BANGKOK — The war in Ukraine, now in its third year, is intensifying security and economic pressures thousands of kilometres away in Southeast Asia, according to Thai and regional security officials who say the conflict has created new trafficking routes, price spikes and opportunities for organised crime.
“We are intercepting more Eastern European-made small arms on the Thai-Myanmar border than at any time in the past decade,” a senior officer in Thailand’s Narcotics and Transnational Crime Bureau told reporters this week, requesting anonymity because he was not authorised to speak publicly. Seizures of 5.45mm ammunition — the standard Russian calibre — have risen 160 per cent since early 2023, the officer said.
Regional analysts link the uptick to weapons diverted from Ukrainian battlefields and resold through Cambodia and Laos before reaching insurgent groups in Myanmar and the Philippines. “When a major war expands the global stock of illicit arms, Southeast Asia is one of the first places they surface,” said Zachary Abuza, a security scholar at the U.S. National War College, in a telephone interview.
The economic knock-on effects are also widening. Thailand’s Commerce Ministry reports that urea fertiliser prices remain 45 per cent above pre-invasion levels because Russia and Ukraine together supplied roughly a quarter of global nitrogen exports before 2022. Higher fertiliser costs have eroded profit margins for rice farmers in Thailand and Vietnam, pushing some seasonal workers into online scam operations run from casinos in Myeik and Sihanoukville, labour advocates say.

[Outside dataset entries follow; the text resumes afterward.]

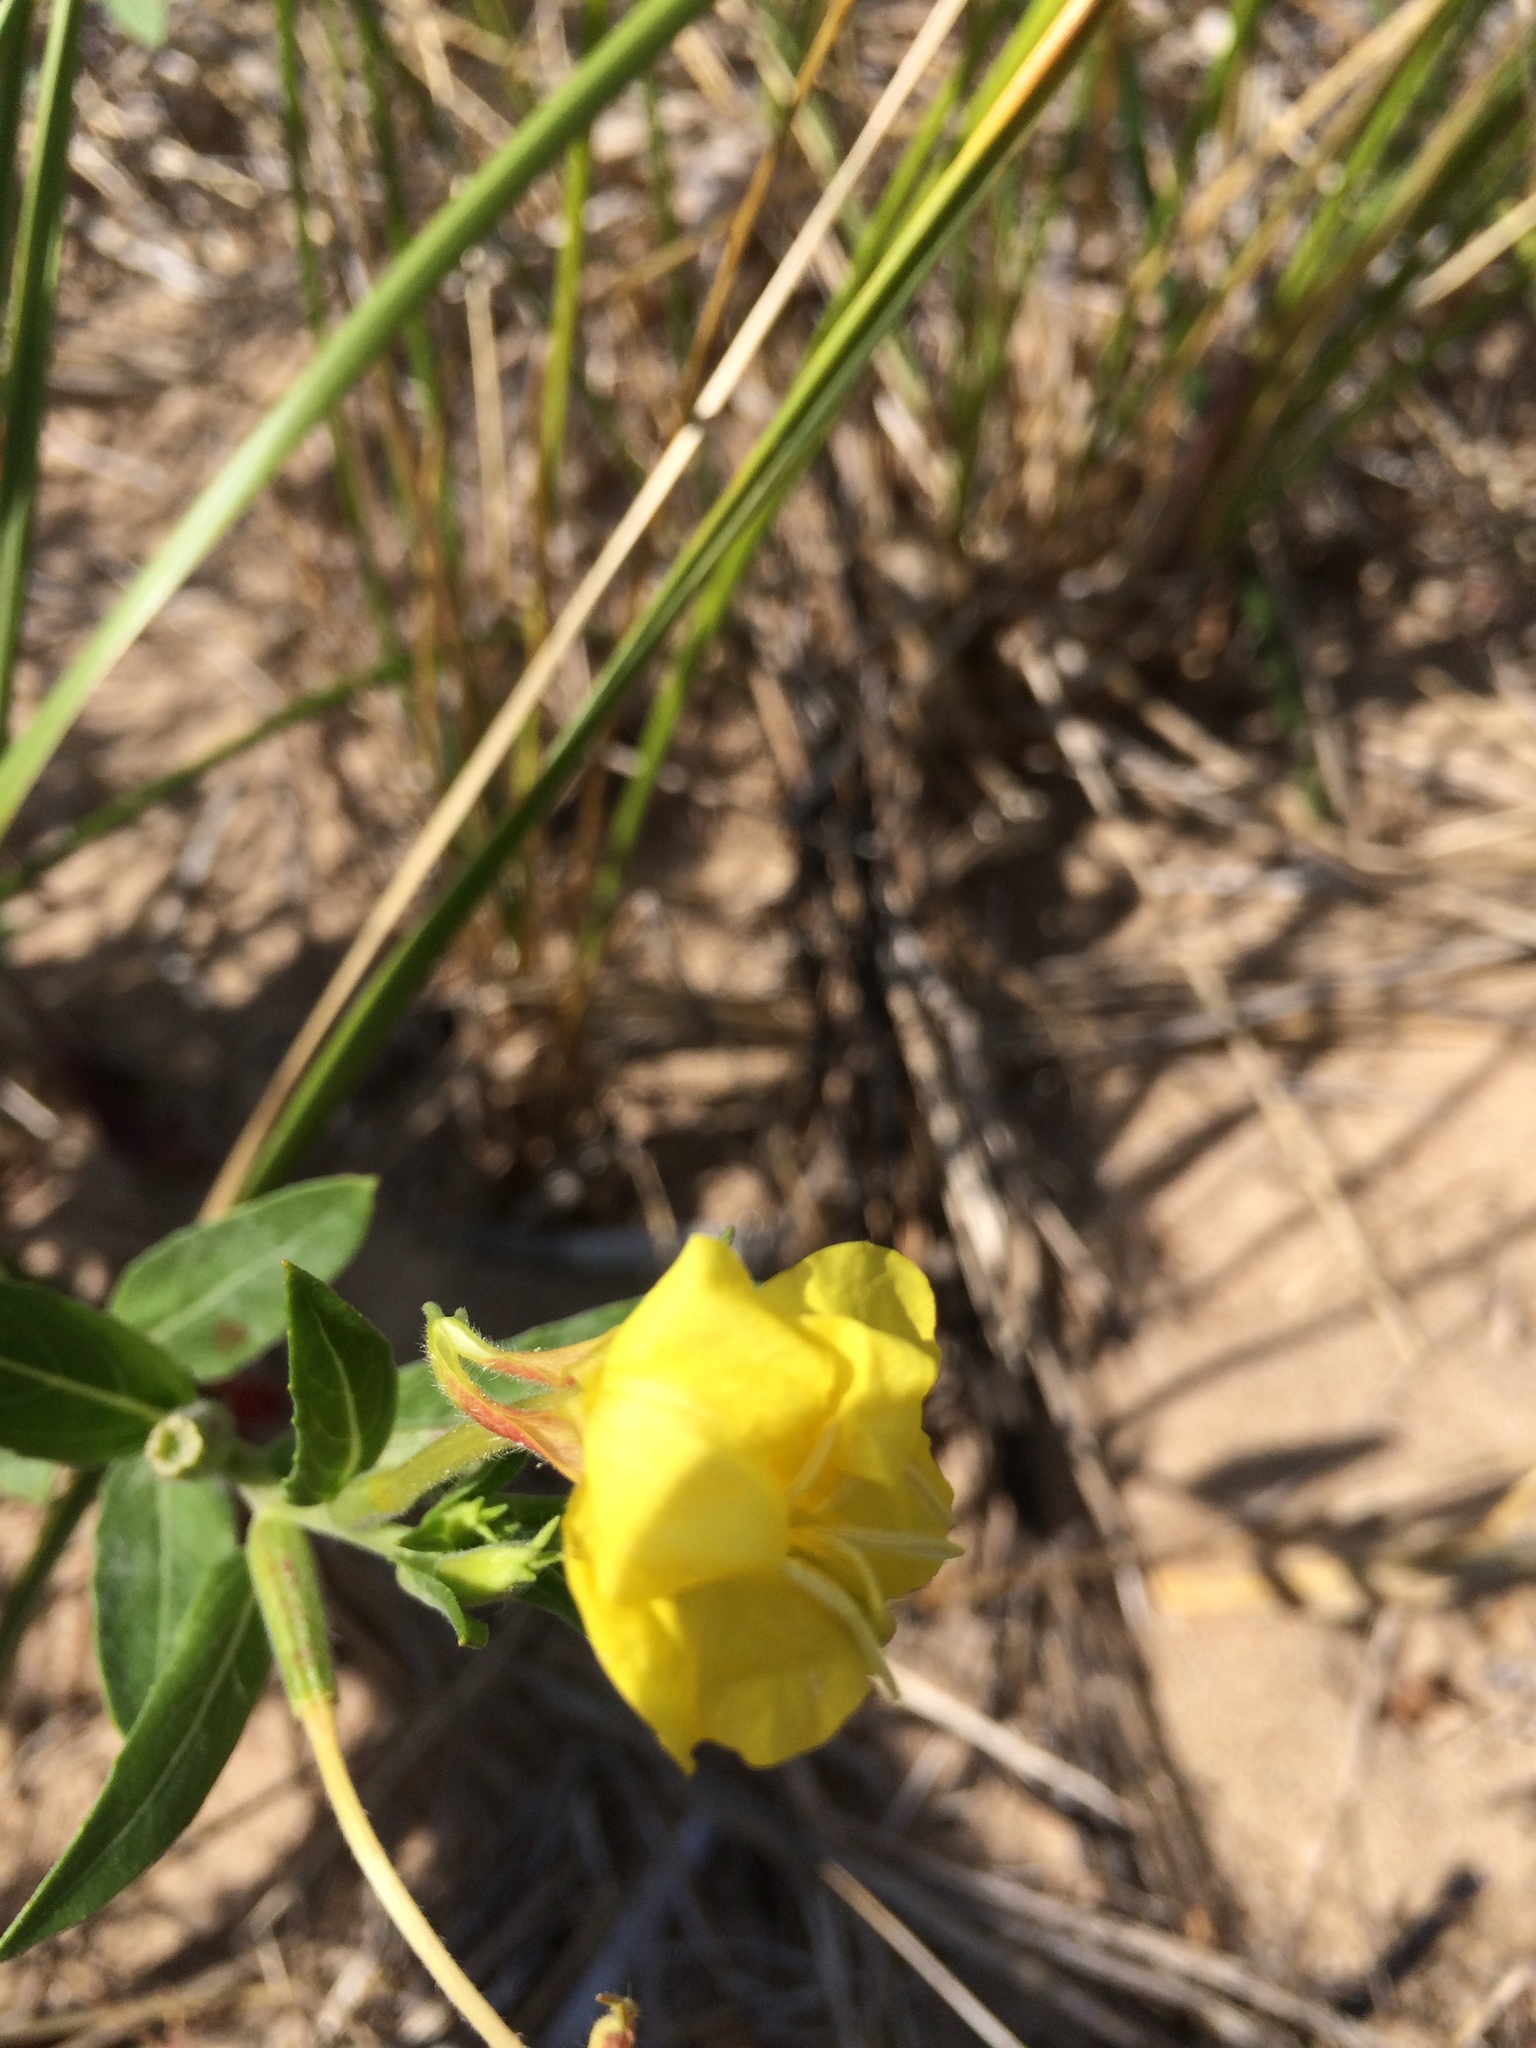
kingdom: Plantae
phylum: Tracheophyta
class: Magnoliopsida
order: Myrtales
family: Onagraceae
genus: Oenothera
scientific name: Oenothera oakesiana
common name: Oakes' evening-primrose
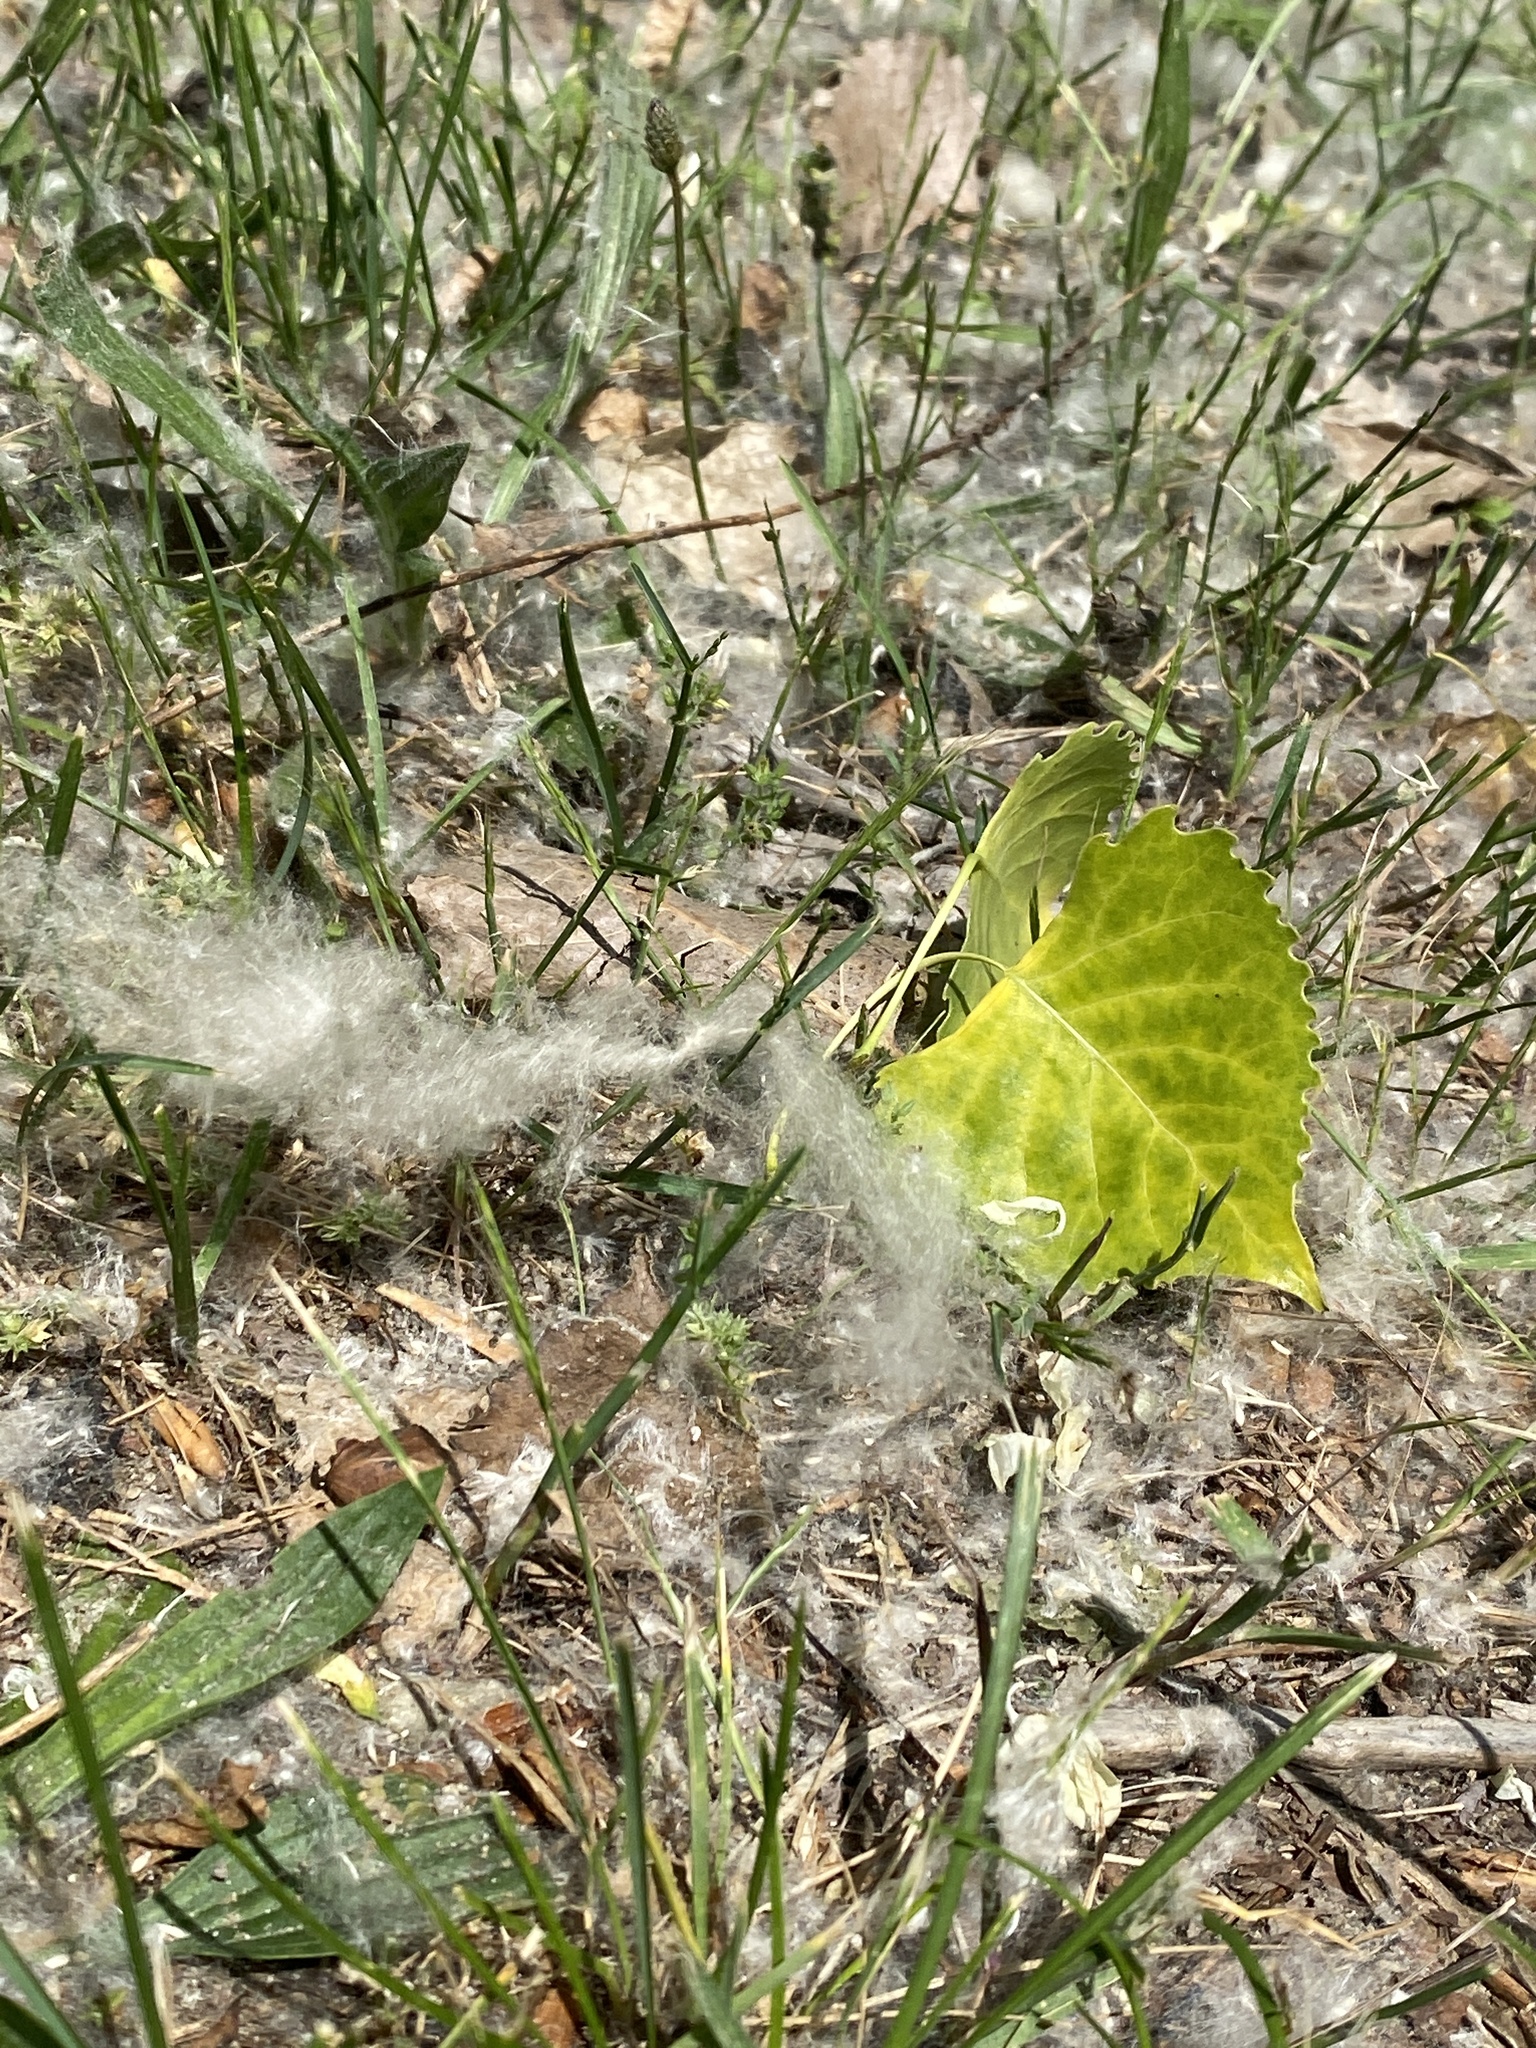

“We are documenting a direct pipeline: laid-off farmhands are lured by Facebook ads promising call-centre jobs, only to be trafficked into cyber-fraud compounds,” said Chenda Man, coordinator for the Mekong Migrant Network. Interpol’s Singapore office confirms a 32 per cent jump in forced-labour fraud cases involving Thai and Filipino nationals since March 2022.
Thai Foreign Ministry spokesperson Kanchana Patarachoke said Bangkok would raise the issue of wartime spill-overs at next month’s ASEAN-EU joint committee meeting. “The conflict in Europe is not remote to us; its secondary impacts threaten our region’s stability,” she said.
Meanwhile, humanitarian groups warn that growing instability could derail ASEAN’s fragile plan to deliver aid along the Thai-Myanmar frontier. “If arms flows continue unchecked, the window for a negotiated humanitarian corridor will close,” said a diplomat from an ASEAN member state.
Analysts forecast that tightening EU export controls and a potential Ukrainian counter-offensive this summer could further displace weapons and migrants. “Unless donor governments pair military assistance with stronger end-use monitoring, Southeast Asia will keep paying a hidden price for the war,” Abuza said.